Год по всему был переломный. Как ни держался из последних сил Севастополь, он все-таки пал. Но русские войска сумели взять турецкий город Карс. Для будущих переговоров это была очень нужная победа.
Некоторый перелом наступал и в жизни Мусоргского. Его старший брат закончил Школу в июне 1855-го и был переведен прапорщиком в Преображенский полк. Через год по его стопам отправится и Модест Петрович.
В последние годы, проведенные в школе, он по-прежнему брал уроки музыки у Герке, но лишь раз в неделю, по субботам. У него уже пробился мягкий юношеский баритон, и он частенько с удовольствием напевал арии из итальянских опер.

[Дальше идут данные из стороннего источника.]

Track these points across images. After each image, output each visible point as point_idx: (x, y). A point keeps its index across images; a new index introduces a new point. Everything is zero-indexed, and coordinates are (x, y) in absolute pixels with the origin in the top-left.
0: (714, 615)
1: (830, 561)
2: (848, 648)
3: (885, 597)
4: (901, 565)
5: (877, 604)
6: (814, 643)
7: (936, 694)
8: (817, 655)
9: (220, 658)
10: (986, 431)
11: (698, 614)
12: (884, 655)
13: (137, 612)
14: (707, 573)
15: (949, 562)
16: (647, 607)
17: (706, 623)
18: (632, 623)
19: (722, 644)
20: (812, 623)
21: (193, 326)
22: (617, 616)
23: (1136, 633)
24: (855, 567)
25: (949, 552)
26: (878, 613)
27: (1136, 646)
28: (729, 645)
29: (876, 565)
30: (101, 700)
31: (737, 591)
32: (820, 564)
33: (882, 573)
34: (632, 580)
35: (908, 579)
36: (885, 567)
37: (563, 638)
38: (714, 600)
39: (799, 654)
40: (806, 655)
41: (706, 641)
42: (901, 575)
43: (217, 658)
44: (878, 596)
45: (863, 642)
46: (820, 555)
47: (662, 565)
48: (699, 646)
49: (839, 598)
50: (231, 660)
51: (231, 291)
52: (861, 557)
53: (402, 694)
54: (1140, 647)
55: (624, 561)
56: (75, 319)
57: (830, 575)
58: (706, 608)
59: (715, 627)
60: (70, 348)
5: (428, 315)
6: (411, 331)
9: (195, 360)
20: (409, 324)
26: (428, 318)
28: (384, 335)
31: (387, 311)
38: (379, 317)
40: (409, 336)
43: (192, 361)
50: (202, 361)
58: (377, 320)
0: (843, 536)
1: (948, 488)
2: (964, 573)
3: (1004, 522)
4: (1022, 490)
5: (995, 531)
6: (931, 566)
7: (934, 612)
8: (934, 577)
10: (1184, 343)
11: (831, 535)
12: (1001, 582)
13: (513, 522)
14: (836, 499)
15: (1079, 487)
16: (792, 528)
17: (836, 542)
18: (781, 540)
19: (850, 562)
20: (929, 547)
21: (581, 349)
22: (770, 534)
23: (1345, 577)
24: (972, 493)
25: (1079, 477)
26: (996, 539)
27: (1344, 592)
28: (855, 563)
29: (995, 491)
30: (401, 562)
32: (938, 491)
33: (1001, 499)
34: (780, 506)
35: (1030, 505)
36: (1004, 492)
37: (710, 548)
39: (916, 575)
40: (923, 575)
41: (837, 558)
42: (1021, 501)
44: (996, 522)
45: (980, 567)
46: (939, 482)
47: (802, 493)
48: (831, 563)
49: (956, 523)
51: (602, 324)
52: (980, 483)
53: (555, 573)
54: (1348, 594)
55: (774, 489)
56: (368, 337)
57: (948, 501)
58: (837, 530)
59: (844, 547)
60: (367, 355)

В школе он успел застать начало перемен в русской жизни. Россия вступила в мирные переговоры. Министром иностранных дел стал теперь князь Горчаков, лицейский товарищ Пушкина. Умному дипломату удалось смягчить те неизбежные потери, которые должна была понести Россия после поражения в Крымской войне. И как бы ни было досадно недавнее поражение, все ожидали возрождения. Внутренних проблем было предостаточно. 30 марта Александр II произнесет речь перед предводителями московского дворянства: лучше отменить крепостное право сверху, чем дожидаться массовых крестьянских бунтов. Начиналась пора реформ.

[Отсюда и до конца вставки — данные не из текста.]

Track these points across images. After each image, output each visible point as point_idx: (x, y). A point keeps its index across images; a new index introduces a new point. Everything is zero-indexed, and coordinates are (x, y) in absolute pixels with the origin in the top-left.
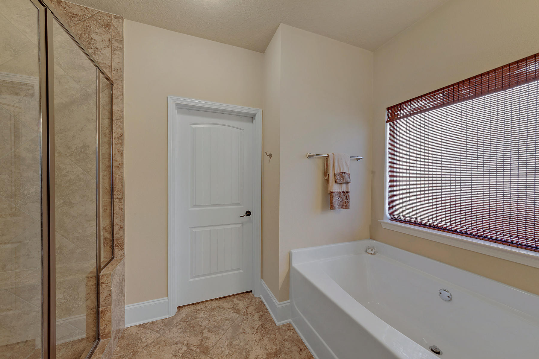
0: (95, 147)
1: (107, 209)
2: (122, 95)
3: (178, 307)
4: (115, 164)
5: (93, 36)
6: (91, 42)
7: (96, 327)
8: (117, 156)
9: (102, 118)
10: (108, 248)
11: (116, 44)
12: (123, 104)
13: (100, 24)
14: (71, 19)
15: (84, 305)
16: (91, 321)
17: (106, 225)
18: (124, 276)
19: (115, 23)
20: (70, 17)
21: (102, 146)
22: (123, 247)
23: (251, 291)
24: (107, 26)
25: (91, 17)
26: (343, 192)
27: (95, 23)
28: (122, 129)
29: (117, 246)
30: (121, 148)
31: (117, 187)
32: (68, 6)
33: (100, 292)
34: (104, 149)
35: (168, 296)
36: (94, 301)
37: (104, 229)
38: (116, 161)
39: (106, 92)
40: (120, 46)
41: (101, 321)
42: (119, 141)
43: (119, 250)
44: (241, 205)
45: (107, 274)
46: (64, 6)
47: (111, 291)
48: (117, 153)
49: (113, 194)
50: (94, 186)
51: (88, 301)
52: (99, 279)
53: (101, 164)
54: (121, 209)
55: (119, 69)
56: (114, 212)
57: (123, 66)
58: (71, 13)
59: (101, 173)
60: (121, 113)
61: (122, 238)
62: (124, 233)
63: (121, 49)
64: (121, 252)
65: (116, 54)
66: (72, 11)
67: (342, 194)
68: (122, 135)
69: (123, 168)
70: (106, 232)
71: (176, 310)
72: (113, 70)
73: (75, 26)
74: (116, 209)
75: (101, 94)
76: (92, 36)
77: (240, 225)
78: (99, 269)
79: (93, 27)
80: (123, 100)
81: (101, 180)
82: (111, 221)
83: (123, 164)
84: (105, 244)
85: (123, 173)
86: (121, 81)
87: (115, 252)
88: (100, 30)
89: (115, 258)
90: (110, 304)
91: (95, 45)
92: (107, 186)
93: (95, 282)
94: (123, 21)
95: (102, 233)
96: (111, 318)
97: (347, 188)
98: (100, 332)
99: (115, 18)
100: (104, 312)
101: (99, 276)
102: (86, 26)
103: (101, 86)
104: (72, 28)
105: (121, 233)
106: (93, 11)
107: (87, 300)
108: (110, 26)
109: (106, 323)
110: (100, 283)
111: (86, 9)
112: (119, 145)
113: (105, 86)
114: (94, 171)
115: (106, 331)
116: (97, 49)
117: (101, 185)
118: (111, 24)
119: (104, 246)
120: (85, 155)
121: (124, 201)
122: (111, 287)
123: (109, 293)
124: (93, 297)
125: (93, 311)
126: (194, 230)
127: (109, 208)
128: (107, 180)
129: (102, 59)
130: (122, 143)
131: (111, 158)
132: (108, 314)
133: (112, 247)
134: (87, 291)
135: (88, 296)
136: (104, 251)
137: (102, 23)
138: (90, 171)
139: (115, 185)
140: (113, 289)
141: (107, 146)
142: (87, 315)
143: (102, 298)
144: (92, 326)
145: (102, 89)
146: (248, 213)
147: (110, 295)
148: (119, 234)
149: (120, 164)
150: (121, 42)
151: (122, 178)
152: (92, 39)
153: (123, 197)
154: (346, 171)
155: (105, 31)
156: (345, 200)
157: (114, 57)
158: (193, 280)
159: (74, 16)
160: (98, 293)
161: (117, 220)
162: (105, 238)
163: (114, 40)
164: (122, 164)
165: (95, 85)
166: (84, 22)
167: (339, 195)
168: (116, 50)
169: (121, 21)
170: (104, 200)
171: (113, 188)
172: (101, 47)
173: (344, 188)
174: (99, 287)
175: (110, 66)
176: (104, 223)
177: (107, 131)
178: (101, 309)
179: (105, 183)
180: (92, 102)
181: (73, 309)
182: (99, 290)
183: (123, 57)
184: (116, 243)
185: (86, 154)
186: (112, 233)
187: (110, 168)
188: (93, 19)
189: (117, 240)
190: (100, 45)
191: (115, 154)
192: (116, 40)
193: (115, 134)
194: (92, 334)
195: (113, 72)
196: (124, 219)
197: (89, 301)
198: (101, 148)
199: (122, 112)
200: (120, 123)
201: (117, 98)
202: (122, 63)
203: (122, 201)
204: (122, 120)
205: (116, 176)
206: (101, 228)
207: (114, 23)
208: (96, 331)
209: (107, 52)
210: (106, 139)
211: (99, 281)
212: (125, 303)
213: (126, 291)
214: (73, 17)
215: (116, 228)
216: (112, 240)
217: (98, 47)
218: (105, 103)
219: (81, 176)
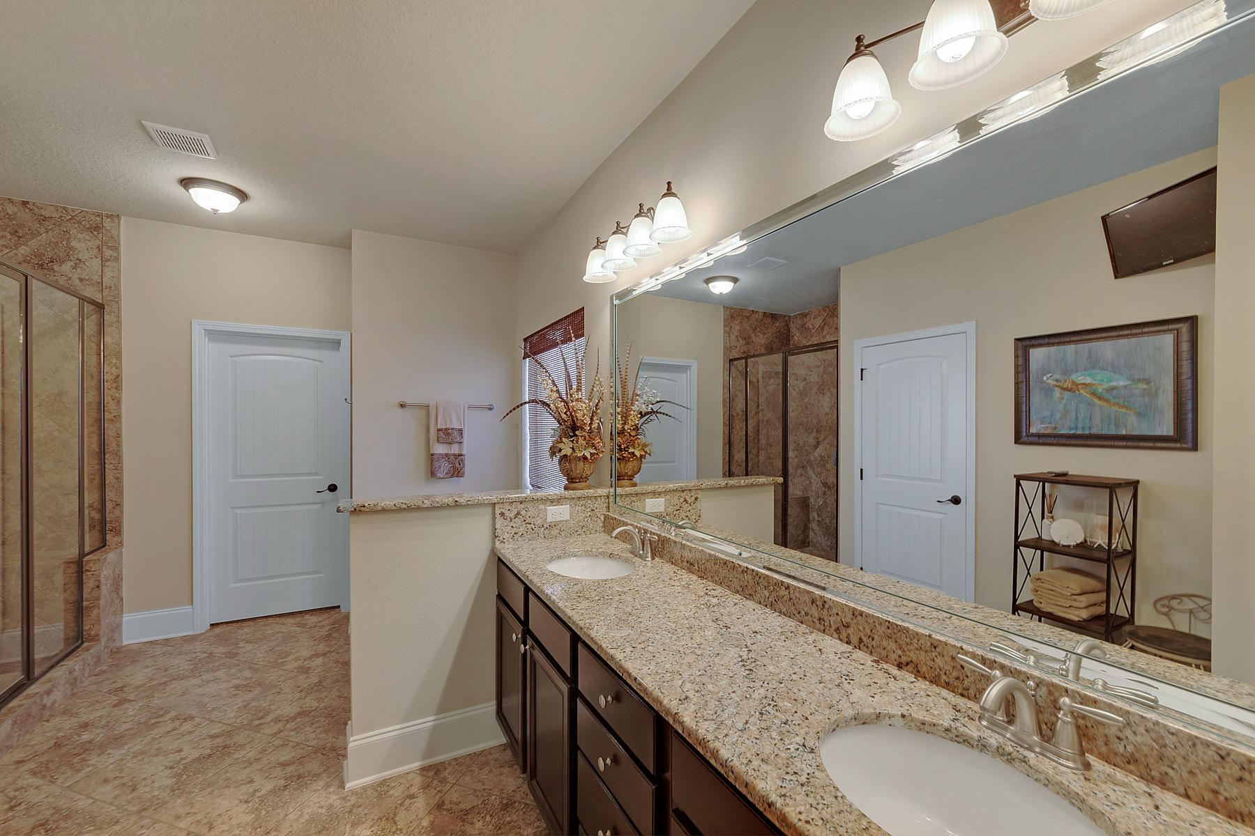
0: (75, 393)
1: (94, 479)
2: (119, 321)
3: (211, 625)
4: (108, 416)
5: (74, 244)
6: (71, 252)
7: (78, 626)
8: (111, 405)
9: (87, 354)
10: (96, 533)
11: (108, 253)
12: (120, 332)
13: (84, 226)
14: (41, 224)
15: (62, 598)
16: (71, 617)
17: (94, 500)
18: (121, 571)
19: (107, 223)
20: (40, 221)
21: (87, 392)
22: (120, 531)
23: (339, 607)
24: (96, 229)
25: (70, 219)
26: (454, 455)
27: (76, 226)
28: (119, 367)
29: (111, 531)
30: (117, 395)
31: (111, 446)
32: (38, 207)
33: (84, 582)
34: (90, 397)
35: (192, 604)
36: (76, 593)
37: (90, 506)
38: (110, 412)
39: (94, 317)
40: (115, 254)
41: (85, 619)
42: (115, 385)
43: (114, 537)
44: (319, 475)
45: (95, 560)
46: (32, 207)
47: (99, 581)
48: (111, 401)
49: (104, 458)
50: (76, 448)
51: (66, 593)
52: (82, 565)
53: (85, 416)
54: (117, 478)
55: (113, 286)
56: (107, 482)
57: (119, 282)
58: (41, 216)
59: (86, 430)
60: (117, 347)
61: (119, 521)
62: (122, 513)
63: (117, 259)
64: (117, 539)
65: (108, 266)
66: (43, 213)
67: (452, 457)
68: (118, 376)
69: (121, 422)
70: (93, 510)
71: (208, 627)
72: (104, 287)
73: (47, 232)
74: (110, 479)
75: (85, 321)
76: (72, 244)
77: (319, 506)
78: (82, 555)
79: (73, 232)
80: (119, 328)
81: (86, 439)
82: (101, 496)
83: (119, 416)
84: (92, 527)
85: (120, 428)
86: (117, 302)
87: (107, 538)
88: (84, 235)
89: (107, 547)
90: (98, 599)
91: (76, 256)
92: (95, 446)
93: (76, 569)
94: (119, 220)
95: (86, 512)
96: (99, 617)
97: (461, 449)
98: (84, 633)
99: (108, 216)
100: (90, 608)
101: (82, 562)
102: (64, 231)
103: (85, 310)
104: (43, 235)
105: (117, 512)
106: (73, 211)
107: (65, 591)
108: (100, 228)
109: (92, 622)
110: (84, 570)
111: (64, 208)
112: (114, 390)
113: (92, 310)
114: (75, 426)
115: (93, 633)
116: (80, 260)
117: (85, 445)
118: (101, 225)
119: (90, 530)
120: (61, 404)
121: (122, 467)
122: (99, 576)
123: (97, 583)
124: (73, 588)
125: (74, 606)
126: (238, 511)
127: (97, 478)
128: (95, 439)
129: (87, 274)
130: (118, 388)
131: (101, 407)
132: (95, 611)
133: (103, 533)
134: (65, 579)
135: (67, 586)
136: (90, 537)
137: (88, 226)
138: (70, 426)
139: (108, 445)
140: (103, 581)
141: (95, 392)
142: (65, 611)
143: (86, 591)
144: (72, 625)
145: (87, 315)
146: (333, 488)
147: (98, 587)
148: (113, 513)
149: (115, 416)
150: (117, 249)
151: (119, 435)
152: (72, 248)
153: (120, 461)
154: (456, 426)
155: (92, 235)
156: (457, 465)
157: (106, 270)
158: (236, 585)
159: (45, 219)
160: (80, 583)
161: (110, 494)
162: (92, 519)
163: (105, 247)
164: (118, 418)
165: (77, 309)
166: (60, 225)
167: (447, 459)
168: (109, 260)
169: (117, 221)
170: (90, 466)
171: (104, 449)
172: (85, 257)
173: (455, 449)
174: (82, 576)
175: (98, 283)
176: (91, 497)
177: (95, 371)
178: (85, 603)
179: (91, 443)
180: (73, 332)
181: (46, 602)
182: (82, 579)
183: (119, 271)
184: (108, 526)
185: (63, 403)
186: (102, 510)
187: (100, 422)
188: (74, 221)
189: (111, 522)
190: (84, 256)
191: (107, 403)
192: (109, 247)
193: (109, 374)
194: (72, 634)
195: (104, 290)
196: (122, 494)
197: (68, 592)
198: (85, 395)
199: (119, 344)
200: (114, 360)
201: (111, 325)
202: (119, 278)
203: (118, 467)
204: (118, 355)
205: (110, 431)
206: (86, 505)
207: (105, 225)
208: (79, 631)
209: (96, 264)
210: (94, 383)
211: (82, 568)
212: (122, 610)
213: (125, 593)
214: (43, 220)
215: (109, 506)
216: (103, 522)
217: (80, 258)
218: (92, 333)
219: (55, 433)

Какие-то движения стали ощутимы и в других сферах. Учреждена Приморская область с центром в Николаевске, основан город Благовещенск на реке Амур. На Черном море начинается коммерческое пароходство. Бывший выпускник Школы гвардейских подпрапорщиков Петр Петрович Семенов отправляется в экспедицию, которая сделает его известным.
И в культурной жизни все более заметно коснувшееся страны преображение. Купец Павел Третьяков основывает галерею русского искусства в Москве. Тургенев пишет первый свой роман «Рудин». Салтыков-Щедрин — по возвращении из Вятки — начинает публиковать «Губернские очерки». В этот же год на одном из музыкальных вечеров знакомятся молодой военный инженер Цезарь Антонович Кюи, который серьезно занимается музыкой, и замечательный музыкант Милий Алексеевич Балакирев. Зарождается то композиторское содружество, которое скоро станет частью жизни Мусоргского.
В августе, по случаю коронации Александра II, Петербург засиял иллюминацией. Газовое освещение ошеломило петербуржцев. Огнями сиял и Гостиный двор, и Дума, и Летний сад, и Царицын луг, и Биржа, и Петропавловская крепость. Невский светился от самого Адмиралтейства до Аничкова моста, огни отражались в стеклах, колыхались в воде. За Аничковым тоже было освещение, только реже. Ночное зрелище виделось знаком небывалых перемен, неизбежного возрождения. Сам Модест Петрович лето провел в резервном полку, откуда он будет переведен в Преображенский уже в начале октября. Начиналась новая Россия. Начиналась и его, Мусоргского, новая жизнь.